§ **WHAT THE TASK ASKS**:
Retype the listing below line for line without changes, omitting the pictures.

(Element box annotations)
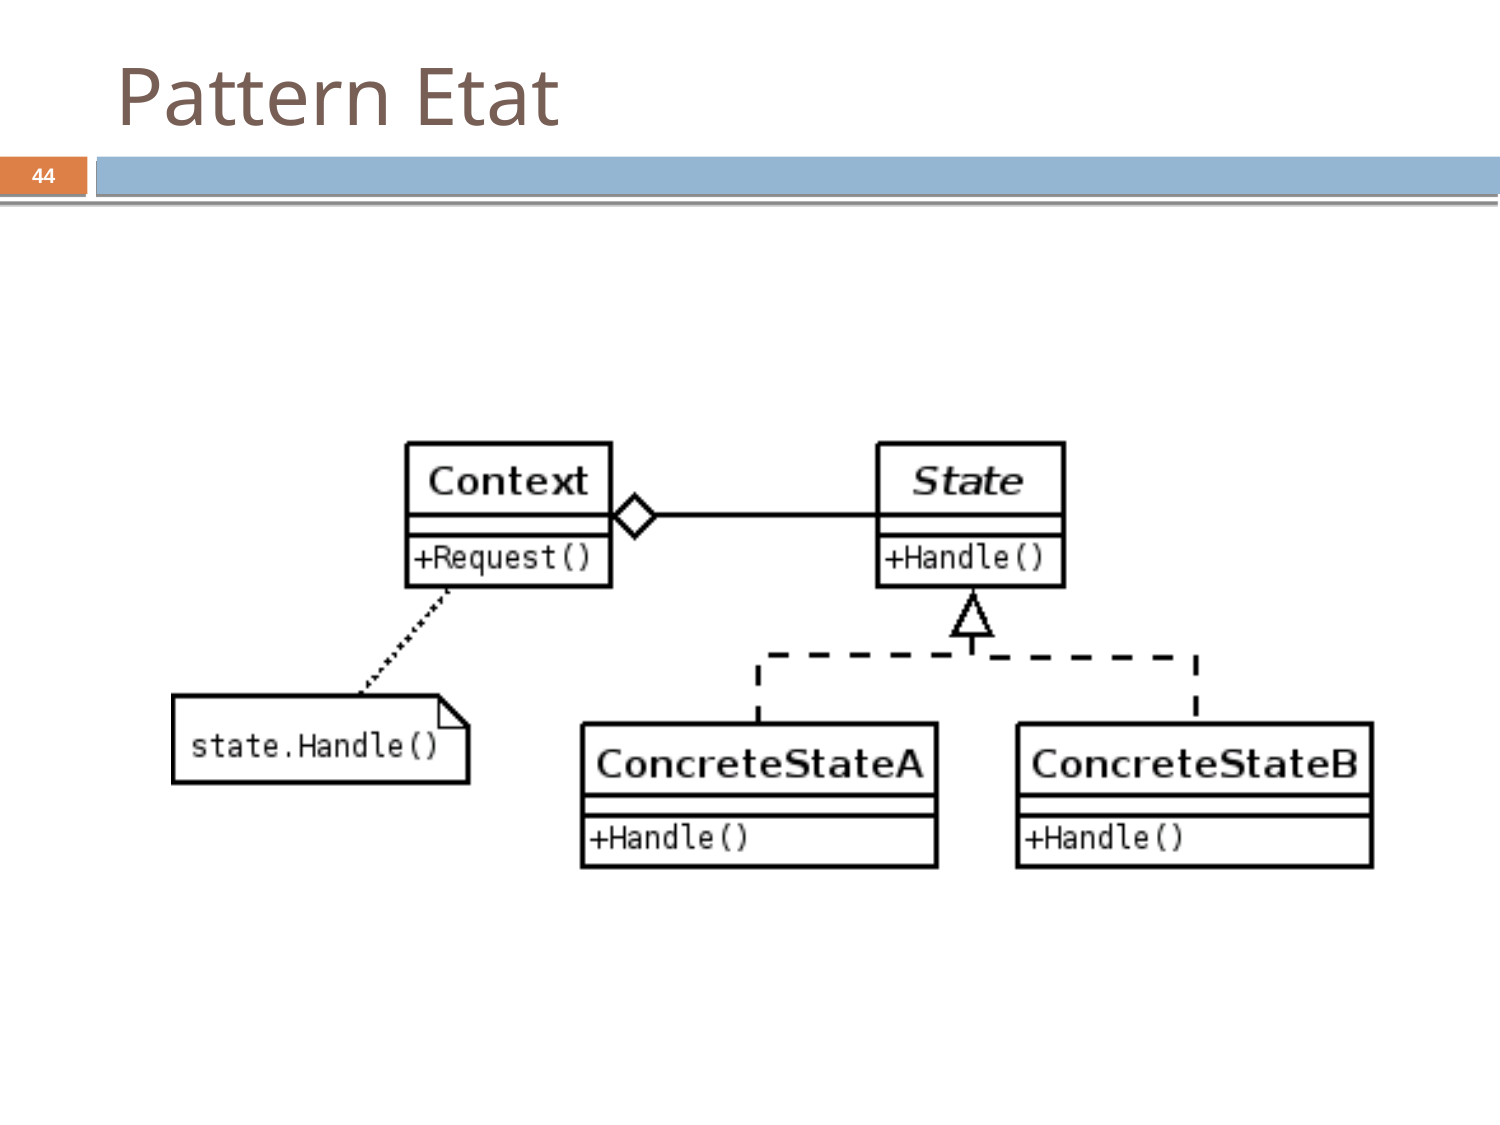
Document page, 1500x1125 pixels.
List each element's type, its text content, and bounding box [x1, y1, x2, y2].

title Pattern Etat [100, 37, 1438, 149]
slide_number <numéro> [0, 155, 88, 196]
picture [171, 243, 1380, 875]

§ **OUTPUT BELOW**:
Document page, 1500x1125 pixels.
List each element's type, its text content, and bounding box [x1, y1, x2, y2].

title Pattern Etat [100, 37, 1438, 149]
slide_number <numéro> [0, 155, 88, 196]
picture [171, 243, 1380, 875]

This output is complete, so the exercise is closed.